▶ Provided text:
__________

The Convention on Certain Conventional Weapons has become, in 2023, a theater for an intensifying ethical debate about the automation of lethal force. The Group of Governmental Experts convened twice this year in Geneva, reflecting intensified efforts to pin down concepts such as meaningful human control and to translate those concepts into concrete measures.
Those procedural efforts have not settled the deeper moral and political questions. After months of oral and written submissions, states remain divided about whether the answer should be a legally binding prohibition, a set of operational constraints, or reliance on existing international humanitarian law applied to new technologies. The record of statements and working papers presented during the GGE sessions shows a spectrum of positions rather than a convergence.
By November the Meeting of High Contracting Parties took stock of that division and decided to continue the Group of Governmental Experts into future sessions rather than to declare a finished consensus or to open formal treaty negotiations. This was an unmistakable procedural choice: more deliberation, but no decisive political settlement.
Civil society and humanitarian actors have reacted with frustration. The International Committee of the Red Cross publicly urged states to launch negotiations on a legally binding instrument, arguing that nonbinding arrangements and voluntary measures will be insufficient to address the legal, humanitarian, and ethical risks posed by increasingly autonomous weapons.
Campaigners pressed that critique further. Some civil society groups described the November outcome as hollow and expressed alarm at episodes during informal discussions in which access for nonstate participants was constrained. Those accounts underscore a practical tension in multilateral arms diplomacy: states prize closed deliberation for bargaining, while humanitarian advocates press transparency as an ethical imperative.
What is at stake in these exchanges is not only technical regulation but a moral account of agency and responsibility. If a system can select and apply lethal force with reduced human input, who bears moral responsibility for wrongful harm? If responsibility is distributed across designers, commanders, and algorithms, will existing legal categories suffice to produce accountability, or will they become semantic shelters that hide moral abdication? These are not academic puzzles. They are the conceptual scaffolding on which any durable rules must be built.
Technologists and military planners will point to benefits: sensors, faster decision cycles, and reduced friendly casualties in some scenarios. Ethicists and clinicians will counter that the act of killing carries a moral freight that cannot be fully outsourced to code, especially when contextual judgment about combatant status and proportionality is required. The CCW debates this year have therefore accentuated an enduring fault line between faith in engineered reliability and concern about dehumanizing delegation.

__________

▶ Work request A: In the text on autonomous weapons, what did the Meeting of High Contracting Parties decide in November?
▶ Work request B: Return the portion of the text on autonomous weapons between "Those procedural efforts" and "than a convergence.", inclusive, copied word for word.

Entries drawn from a collection

__________

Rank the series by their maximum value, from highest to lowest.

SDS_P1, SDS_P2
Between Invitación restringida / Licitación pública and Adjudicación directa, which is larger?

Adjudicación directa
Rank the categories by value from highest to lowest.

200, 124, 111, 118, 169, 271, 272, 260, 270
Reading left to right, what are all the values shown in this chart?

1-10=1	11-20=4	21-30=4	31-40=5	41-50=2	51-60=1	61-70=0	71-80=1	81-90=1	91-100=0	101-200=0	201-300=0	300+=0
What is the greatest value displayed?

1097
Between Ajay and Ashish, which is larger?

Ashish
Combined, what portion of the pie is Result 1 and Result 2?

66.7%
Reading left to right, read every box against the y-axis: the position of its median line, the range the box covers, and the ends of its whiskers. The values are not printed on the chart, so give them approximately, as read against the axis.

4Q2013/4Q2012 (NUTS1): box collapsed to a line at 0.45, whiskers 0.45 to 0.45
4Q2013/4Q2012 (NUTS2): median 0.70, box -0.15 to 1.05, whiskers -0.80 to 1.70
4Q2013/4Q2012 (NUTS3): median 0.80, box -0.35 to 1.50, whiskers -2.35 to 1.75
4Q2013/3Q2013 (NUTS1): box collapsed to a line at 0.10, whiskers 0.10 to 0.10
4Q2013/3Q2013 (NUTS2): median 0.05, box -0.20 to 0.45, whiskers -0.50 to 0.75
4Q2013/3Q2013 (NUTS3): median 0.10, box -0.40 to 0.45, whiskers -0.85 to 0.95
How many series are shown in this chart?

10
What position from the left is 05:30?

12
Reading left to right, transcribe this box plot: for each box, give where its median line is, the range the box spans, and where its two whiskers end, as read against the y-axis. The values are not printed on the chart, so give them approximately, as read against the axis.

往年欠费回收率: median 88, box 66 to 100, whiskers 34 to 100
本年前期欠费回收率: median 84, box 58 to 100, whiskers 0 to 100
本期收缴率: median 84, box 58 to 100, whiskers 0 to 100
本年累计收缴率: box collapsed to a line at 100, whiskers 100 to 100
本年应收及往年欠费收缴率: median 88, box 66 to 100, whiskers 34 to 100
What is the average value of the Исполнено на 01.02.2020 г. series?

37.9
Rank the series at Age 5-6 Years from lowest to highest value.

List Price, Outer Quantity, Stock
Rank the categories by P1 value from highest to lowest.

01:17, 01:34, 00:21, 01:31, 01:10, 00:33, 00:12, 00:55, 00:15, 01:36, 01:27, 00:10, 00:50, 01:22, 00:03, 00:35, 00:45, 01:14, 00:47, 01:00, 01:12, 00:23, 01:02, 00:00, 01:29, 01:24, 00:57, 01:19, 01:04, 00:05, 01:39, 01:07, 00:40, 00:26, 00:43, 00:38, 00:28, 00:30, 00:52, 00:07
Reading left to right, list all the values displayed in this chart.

__________

▶ Solution A: It decided to continue the Group of Governmental Experts into future sessions rather than declare a finished consensus or open formal treaty negotiations.

▶ Solution B:
Those procedural efforts have not settled the deeper moral and political questions. After months of oral and written submissions, states remain divided about whether the answer should be a legally binding prohibition, a set of operational constraints, or reliance on existing international humanitarian law applied to new technologies. The record of statements and working papers presented during the GGE sessions shows a spectrum of positions rather than a convergence.